Anything else that may evolve over time in your view as we look towards 2030?
Amber: The ability to reduce the cost of approvals in half by 2030 may be achievable in select drug development spaces. I believe these savings would not be anticipated for areas like cell and gene therapy. The novelty of cell and gene therapy and the potential of these therapies hold to change the direction of medicine are factors limiting cost and time savings in the early days of cell and gene therapy development. But I believe the utilization of decentralized trial designs, streamlined clinical development strategies, and the implementation of remote monitoring of participants in a real-world setting will hold the potential to reduce the overall costs of bringing drugs to approval.

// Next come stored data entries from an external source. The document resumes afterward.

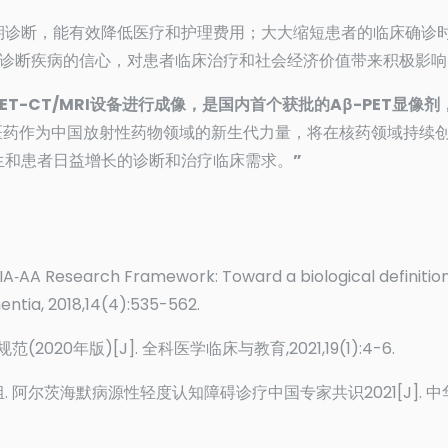
的早期诊断，能有效降低医疗和护理费用；大大缩短患者的临床确诊
生诊断疾病的信心，对患者临床治疗和社会经济价值带来积极影响
ET-CT/MRI设备进行成像，是国内首个获批的Aβ-PET显像剂
医药作为中国放射性药物领域的新生代力量，将在核药领域持续
生和患者日益增长的诊断和治疗临床需求。
”
. NIA‐AA Research Framework: Toward a biological definition
entia, 2018,14(4):535-562.
20年版)[J]. 全科医学临床与教育,2021,19(1):4-6.
 阿尔茨海默病源性轻度认知障碍诊疗中国专家共识2021[J].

Thank you so much for your time, really appreciate your insights.
Amber: My pleasure.
Dr. Amber Van Laar obtained her MD from the University of Pittsburgh School of Medicine, followed by residency training in Neurology and a clinical-research fellowship in Movement Disorders at the University of Pittsburgh Medical Center. She later joined the department as an Assistant Professor in the Movement Disorders Division. As a physician-scientist, Dr. Van Laar continued her academic research in the Pittsburgh Institute for Neurodegenerative Diseases and received formal clinical research training through the Institute of Clinical Research Education at the University of Pittsburgh.
Since 2002, Dr. Van Laar has researched gene therapy approaches for Parkinson’s disease and received the Clinician-Scientist Development Award from the Parkinson’s Foundation and the American Academy of Neurology to investigate the therapeutic potential of parkin gene therapy in parkinsonian rodent models. Dr. Van Laar has also been an investigator in clinical trials for neurodegenerative diseases, including multiple gene therapy studies for Parkinson’s disease.
Through volunteer work with local PD support groups and service on the Board of Directors for the Parkinson’s Foundation of Western Pennsylvania, she continues to contribute to the Parkinson’s disease community.
Dr. Van Laar continues her work with gene therapy and now serves as the VP of Clinical Development for CNS Gene Therapy at Asklepios BioPharmacetuical Inc. (AskBio). She brings a unique blend of preclinical, clinical, and clinical-trial development experience to the advancement of gene therapy as a new platform to address the underlying causes of Parkinson’s disease and similar brain diseases.